BEGIN

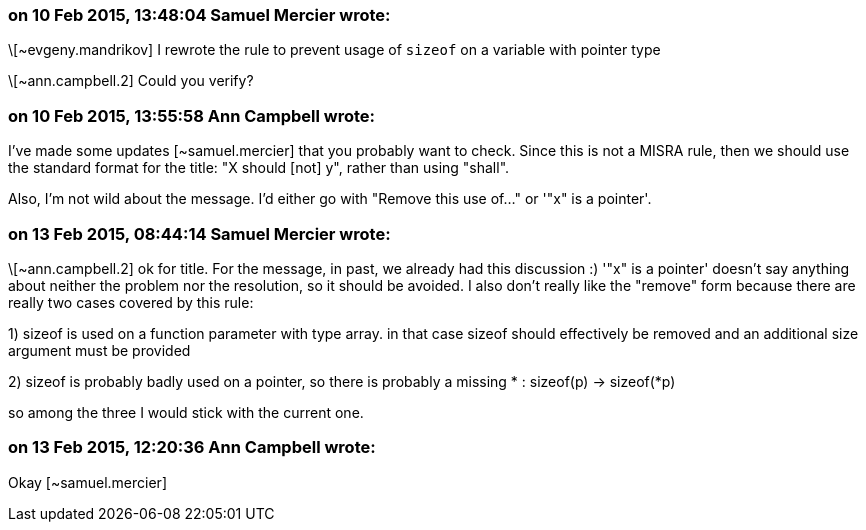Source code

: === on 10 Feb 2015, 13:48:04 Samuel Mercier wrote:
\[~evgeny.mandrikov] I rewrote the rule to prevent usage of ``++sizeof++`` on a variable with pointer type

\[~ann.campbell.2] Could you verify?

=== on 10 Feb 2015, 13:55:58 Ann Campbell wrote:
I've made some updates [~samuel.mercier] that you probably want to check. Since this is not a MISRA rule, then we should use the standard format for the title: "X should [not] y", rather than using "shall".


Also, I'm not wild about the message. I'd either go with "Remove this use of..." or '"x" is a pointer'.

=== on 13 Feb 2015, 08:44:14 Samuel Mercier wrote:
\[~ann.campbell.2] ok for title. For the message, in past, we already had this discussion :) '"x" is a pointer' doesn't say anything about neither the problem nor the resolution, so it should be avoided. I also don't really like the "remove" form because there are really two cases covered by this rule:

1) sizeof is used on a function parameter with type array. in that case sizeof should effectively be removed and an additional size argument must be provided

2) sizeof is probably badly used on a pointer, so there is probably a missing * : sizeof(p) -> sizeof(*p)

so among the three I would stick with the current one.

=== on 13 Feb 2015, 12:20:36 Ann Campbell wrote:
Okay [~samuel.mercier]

END

▶ _TASK OBJECTIVE_:
Using the data above, transcribe the lines that run from the line with "Feb 2015, 13:55:58" to the line with "Feb 2015, 08:44:14", both ends kept, and output nothing else.

▶ _ANSWER TO THIS EXERCISE_:
=== on 10 Feb 2015, 13:55:58 Ann Campbell wrote:
I've made some updates [~samuel.mercier] that you probably want to check. Since this is not a MISRA rule, then we should use the standard format for the title: "X should [not] y", rather than using "shall".


Also, I'm not wild about the message. I'd either go with "Remove this use of..." or '"x" is a pointer'.

=== on 13 Feb 2015, 08:44:14 Samuel Mercier wrote:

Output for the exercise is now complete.